Here is a design document with two view definitions:

{
  "_id": "_design/two-views",
  "views": {
    "my-first-view: {
      "map": "function(doc) { emit(doc.example) }"
    },
    "my-example-view: {
      "map": "function(doc) { emit(doc.next_example) }"
    }
  }
}

In terms of querying either of these views, CouchDB makes no difference between the two formats. So why do the two forms exist?

The difference is when building the index for these views. Each design document corresponds to one index file on disk (per database shard). So two separate design documents with one view definition each create two indexes. A single design document with two view definitions creates a single index.

Why is this important? — Let’s look at how view indexes are created:

  1. When a view is queried, the view engine will check if an up to date index exists for the requested view.
  2. If yes, it returns the result from the index. If not, it asks the database’s changes feed for all documents since the last query (or since the beginning, if this is the first query).
  3. The view engine then loads all documents that are not yet represented in the view index, and applies the index definitions to them (e.g. executes the map function(s) for each document), and writes the results into the index.
  4. Then it can reply with the result read from the index.

Let’s zoom in on one aspect. This means for each design document, the view engine will load each document at least once from the database and processes it. If we have two design documents, each document is loaded at least twice from the database, and so on.

When looking at how long the individual steps in this path take, we find out why this is relevant:

  1. find doc pointer in by-seq index
  2. load doc body from file
  3. if it is a JS view, serialise the doc into JSON and send it over stdio to a couchjs process.
  4. apply the document to the index definitions (map/reduce functions, mango index) and return the results
  5. if it is a JS view, receive the result over stdio again and serialise the result into Erlang terms.

Of these steps, step 4 is by far the fastest. Even if you have 20 or 100 map functions that you run a document through, steps 1, 2, 3, and 5 are considerably more work, even if you don’t use JS views.

Informally, one could say that for each design document, you send the entire contents of your database through an external couchjs process. With multiple design docs, you do this as many times as you have design documents.

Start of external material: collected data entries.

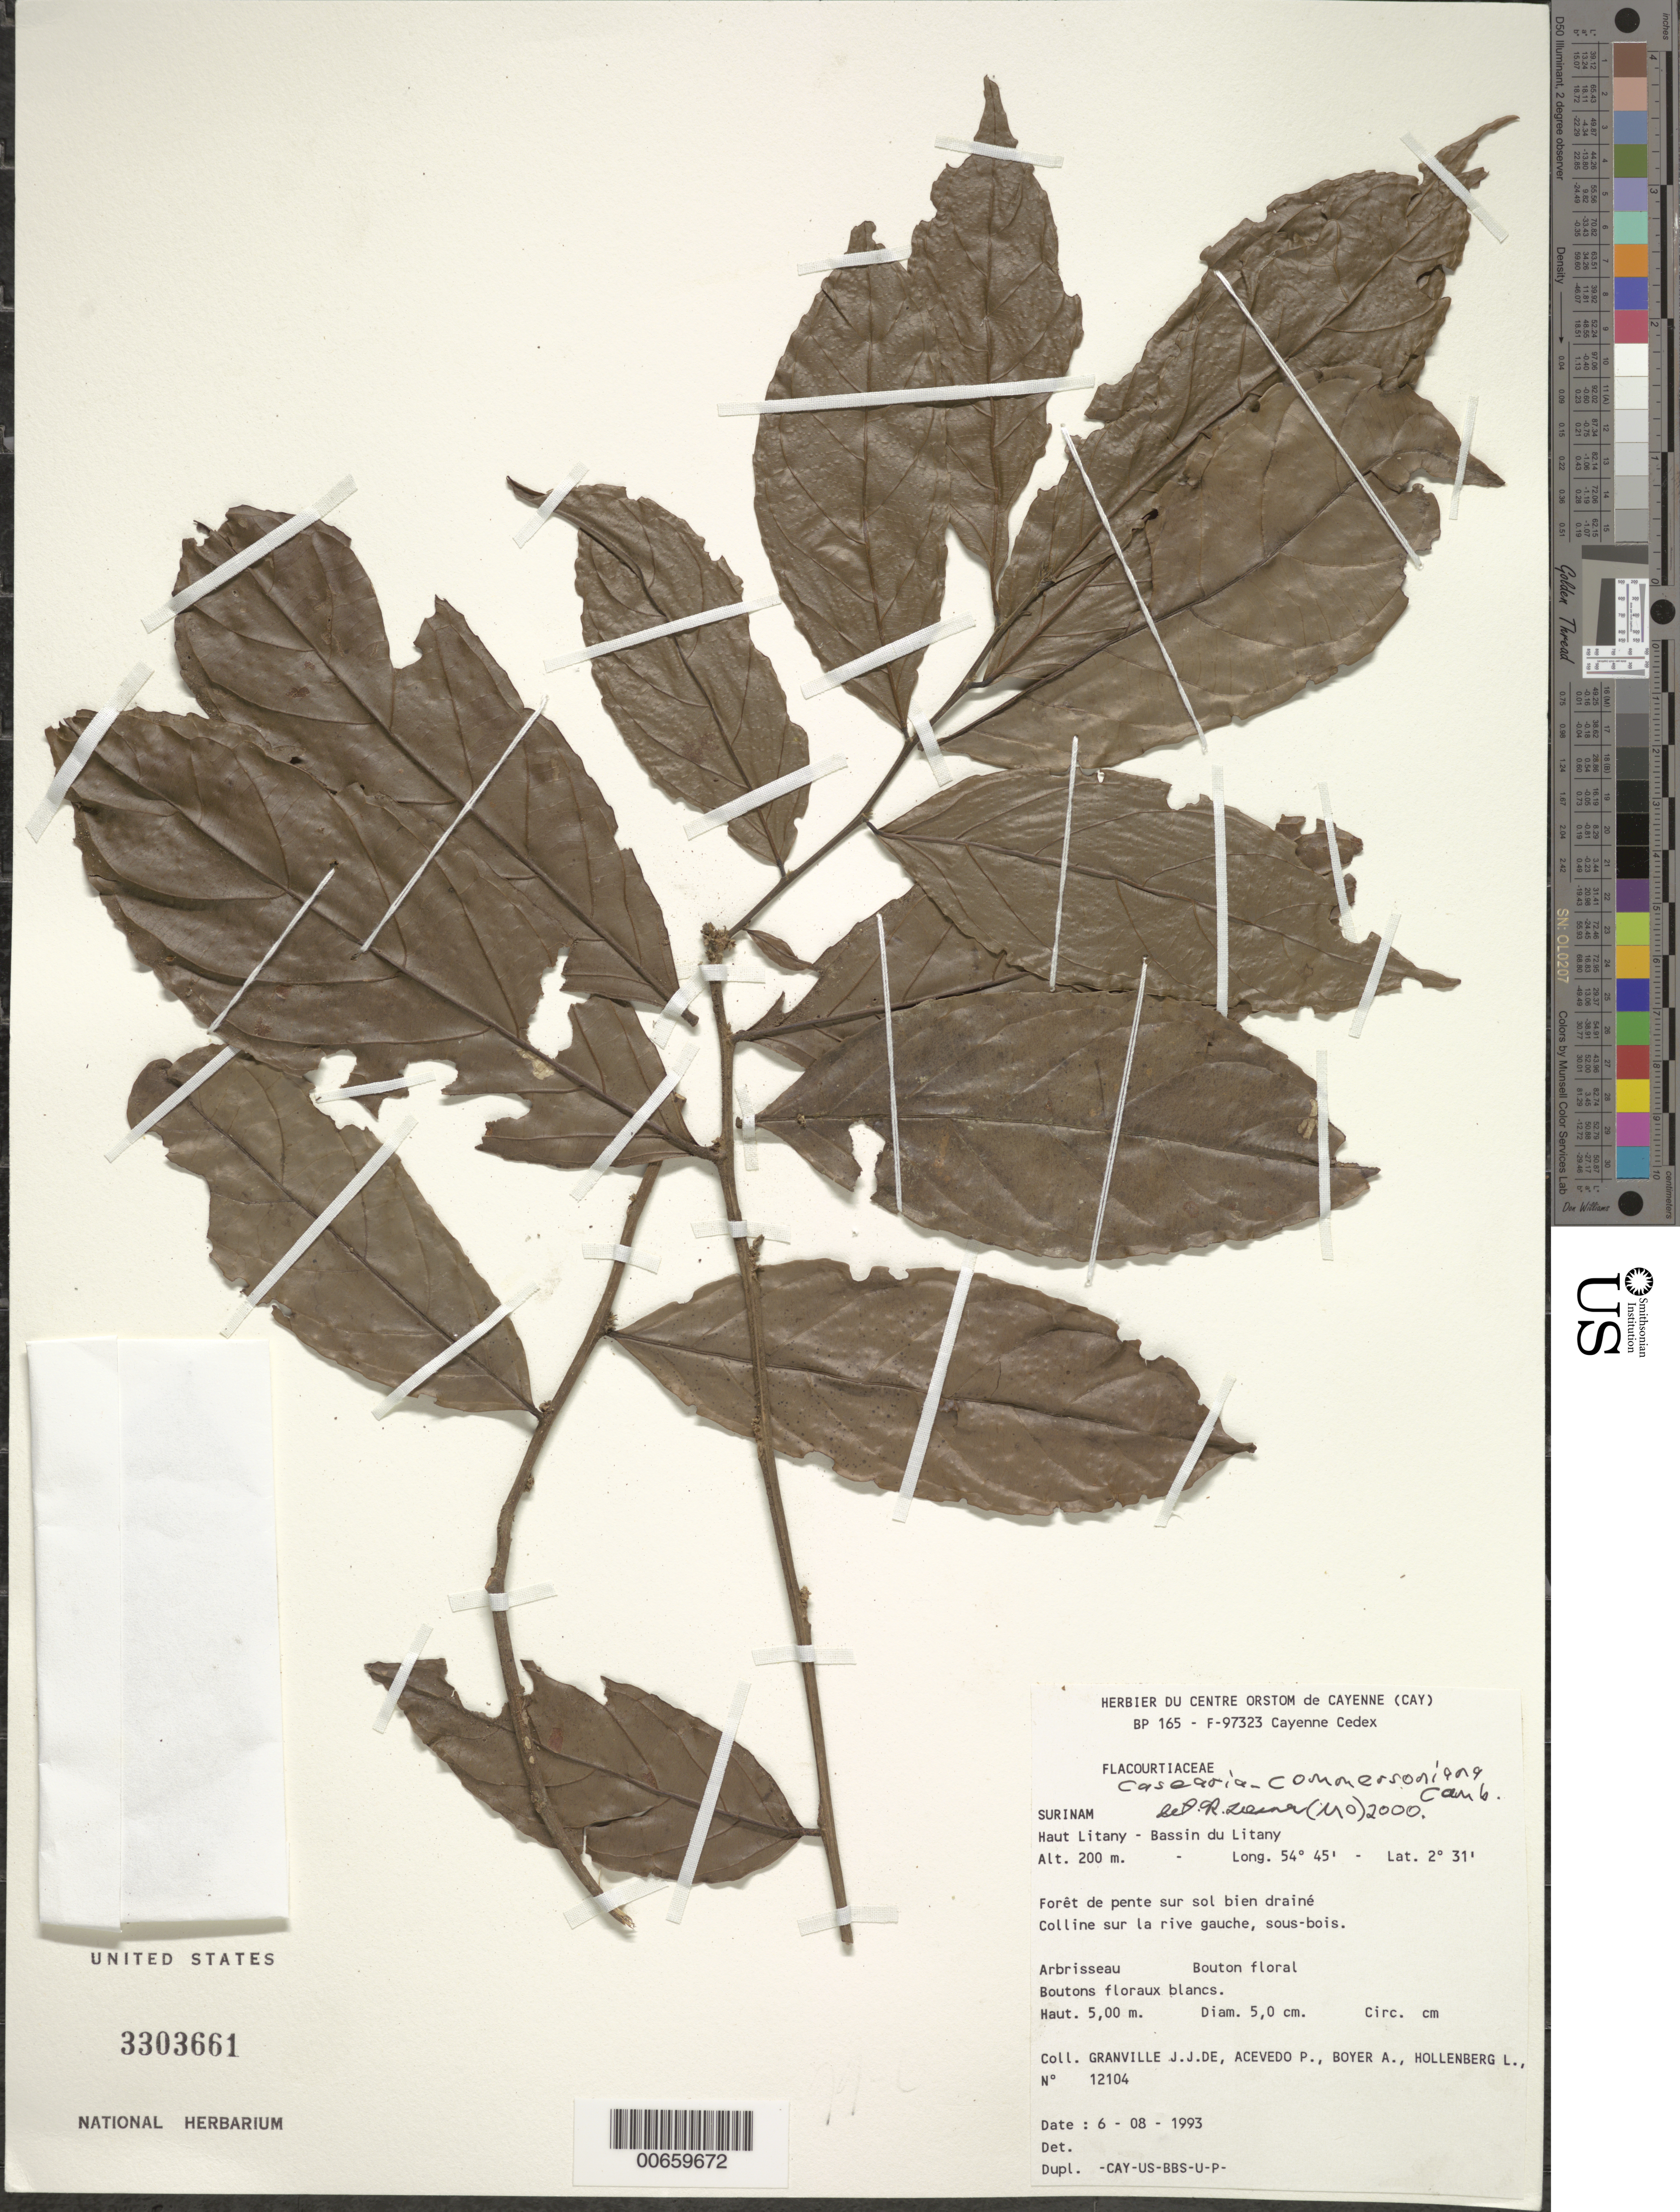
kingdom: Plantae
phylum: Tracheophyta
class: Magnoliopsida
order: Malpighiales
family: Salicaceae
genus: Piparea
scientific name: Piparea dentata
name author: Aubl.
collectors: J.-J. de Granville, P. Acevedo-Rodr., A. Boyer & L. Hollenberg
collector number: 12104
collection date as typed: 6-Aug-93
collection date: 1993-08-06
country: Suriname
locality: Haut Litany, Bassin du Litany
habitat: Forest on slope, well-drained ground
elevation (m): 200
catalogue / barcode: US 3303661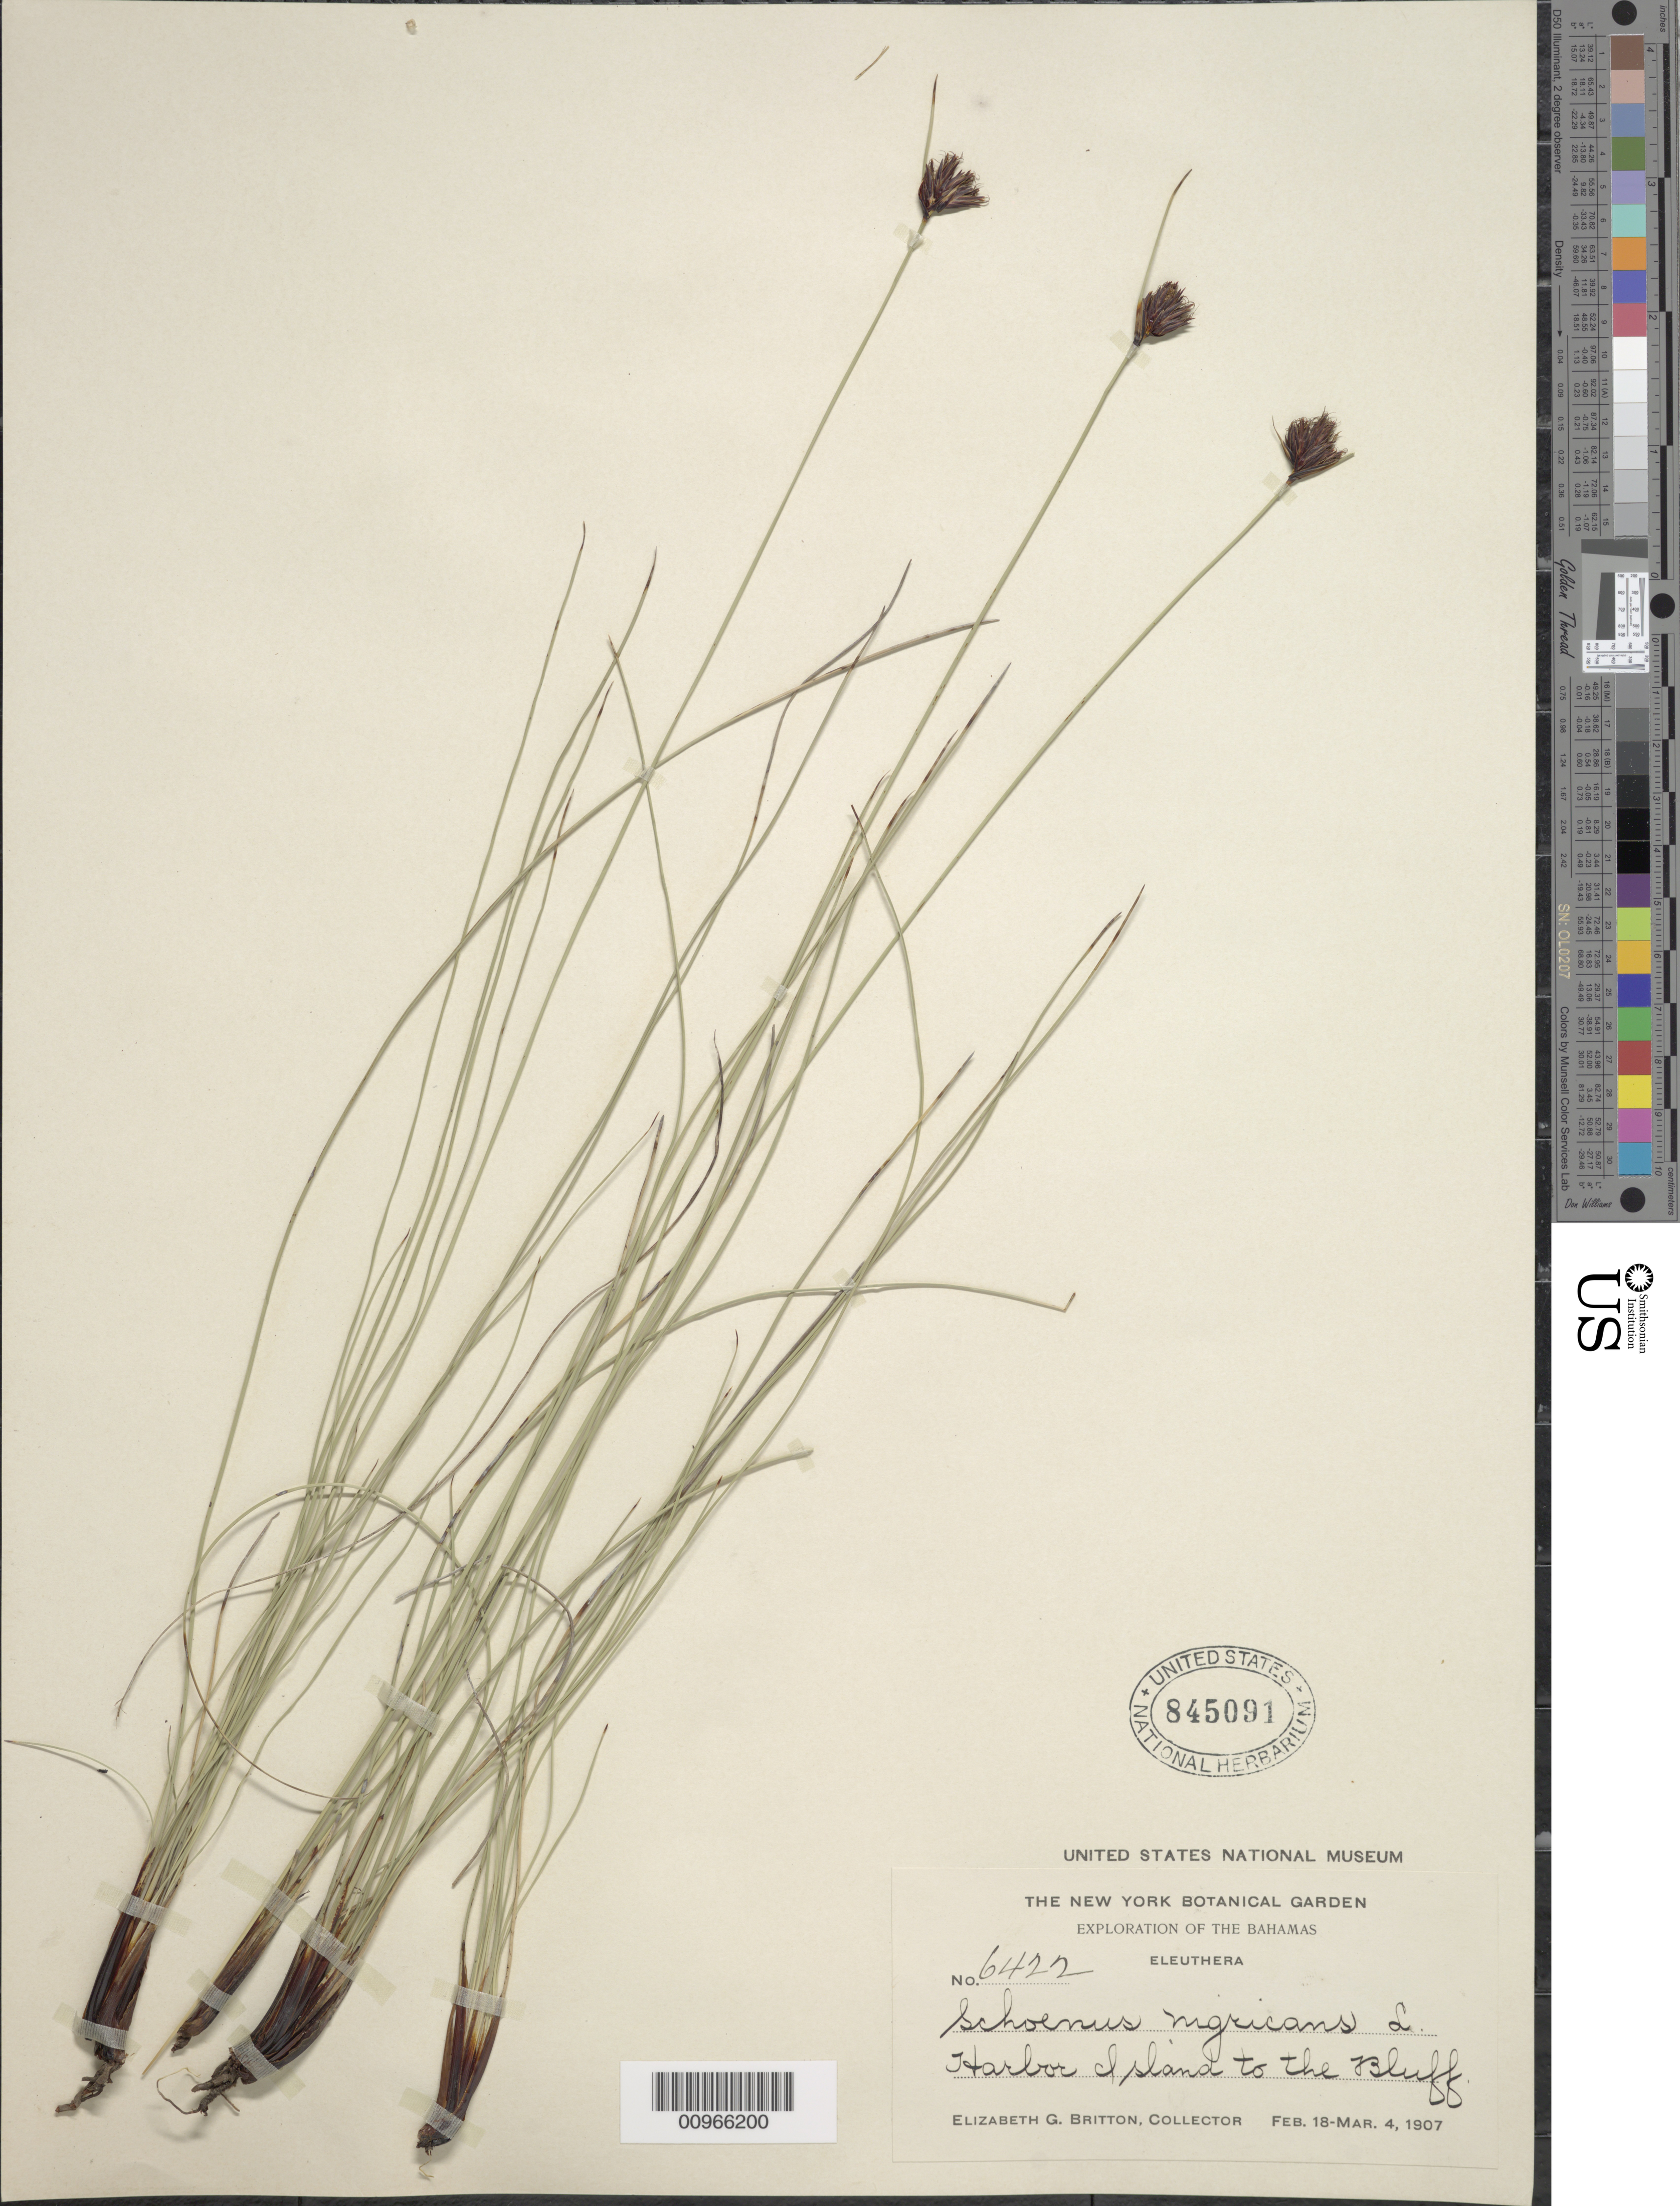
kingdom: Plantae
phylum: Tracheophyta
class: Liliopsida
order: Poales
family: Cyperaceae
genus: Schoenus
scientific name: Schoenus nigricans var. nigricans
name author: L.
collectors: E. G. Britton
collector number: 6422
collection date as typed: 18 Feb 1907 to 04 Mar 1907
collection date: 1907-02-18/1907-03-04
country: Bahamas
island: Eleuthera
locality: Harbor Island to the Bluff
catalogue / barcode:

If you only have a single design document with multiple index definitions, you only have to do steps 1, 2, 3 and 5 once. So viewed over time, this option uses a lot fewer computing resources that CouchDB can use to do something else.

Since everything is a trade-off, here are a few downsides of combining views into single design docs. While the advice above focuses on consolidating all views into a single design doc, the real answer for you might be “fewer”, based on these trade-offs.

  1. Sometimes you want to perform a set of changes to your design document that you can’t do in one step. And you want to avoid rebuilding parts of intermediate indexes while you make your changes.
  2. If you have many concurrent read requests to your view indexes, at some point you will hit a bottleneck, as each view shard only has a single file descriptor for reading data. Having a larger database q setting is the only way to parallelise that load within a single design doc index.
  3. Depending on the nature of your views, your view index shard files can grow really big, impacting server administration in the usual ways that large files are unwieldy.